Folha de S. Paulo


Crítica: Esculturas reluzentes de Jeff Koons sabotam a psique americana

Jeff Koons parasita o tecido urbano de Nova York, de sua mostra em cartaz até outubro no museu Whitney à enorme escultura de flores no Rockefeller Center e ao anúncio de sua linha de bolsas para a H&M que cobre a fachada da loja na Quinta avenida.

Da mesma forma que o nome do artista famoso por suas esculturas imensas de cachorrinhos, flores e corações metálicos domina como uma marca a paisagem da metrópole, sua obra parece sabotar a psique dos Estados Unidos.

Quem encara a fila que dá voltas no quarteirão do Whitney para ver os 150 trabalhos na maior mostra do artista até agora acaba entendendo por que Koons, apesar do marketing desmedido, merece ser levado mais a sério num contexto artístico inebriado por fama e dinheiro.

Koons não faz um revival tardio da arte pop. Sua obra, que começou com o deslocamento de flores de plástico infláveis e aspiradores de pó para as galerias de arte, tem raiz mais profunda no "ready made" de Duchamp, que há mais de cem anos levou um urinol assinado ao museu.

E se desprende da exaltação -crítica ou não- dos símbolos de virtudes e vícios da América, como fazia Andy Warhol com latas de sopa e o rosto de Marilyn Monroe, ao elevar o mais banal de seus subprodutos à condição de obras de arte reluzentes.

Enquanto Warhol endeusava e vendia Marilyn, ou mesmo uma Jackie Kennedy em luto, Koons rouba a imagem de um ídolo pop como Michael Jackson, mas o retrata como um bibelô gigante, ele e seu chimpanzé de estimação em porcelana branca.

Não é o rosto da celebridade que incomoda porque vira uma espécie de "commodity" visual. A questão de Koons é o que faz uma sociedade se ater aos estilhaços de uma imagem.

Ele não faz o retrato fiel de Jackson, mas um retrato fidelíssimo de sua reprodução mais tosca, um suvenir da fama que revela o lado mais torpe da sociedade de consumo.

E Koons também se enquadra nela. Ironiza anúncios publicitários ao mesmo tempo que exalta suas propriedades estéticas e desenvolve métodos para transformar brinquedos de criança e infláveis de piscina em verdadeiros monumentos de aço em chave hiper-realista.

Mas quem olha o próprio reflexo em seus cachorrinhos vê tudo distorcido. É a natureza do espelho que Koons volta para o próprio país.

No terreno da imagem, só a imagem é verdadeira.

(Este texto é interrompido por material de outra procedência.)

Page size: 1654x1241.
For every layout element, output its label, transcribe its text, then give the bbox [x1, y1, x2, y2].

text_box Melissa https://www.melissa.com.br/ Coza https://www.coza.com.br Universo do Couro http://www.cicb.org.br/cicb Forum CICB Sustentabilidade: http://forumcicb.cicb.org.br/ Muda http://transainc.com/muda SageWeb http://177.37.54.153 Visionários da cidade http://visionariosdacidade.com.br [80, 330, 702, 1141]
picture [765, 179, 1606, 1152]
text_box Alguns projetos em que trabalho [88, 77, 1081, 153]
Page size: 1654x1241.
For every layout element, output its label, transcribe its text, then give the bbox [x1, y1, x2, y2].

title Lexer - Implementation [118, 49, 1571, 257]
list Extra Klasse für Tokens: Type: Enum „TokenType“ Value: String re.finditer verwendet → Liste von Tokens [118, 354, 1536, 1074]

Isso porque ela é maior, mais resistente, mais brilhante e mais cara do que a coisa real.

Seguindo o mesmo princípio, os quadros em que se retratou transando com sua ex, a estrela pornô italiana Cicciolina, tentam ser uma ode ao amor por seu lado mais
fálico, viril e utilitário.

Nesse teatro bem articulado, tudo é exagero e brilho fajuto -o ópio de quem sonha com o luxo.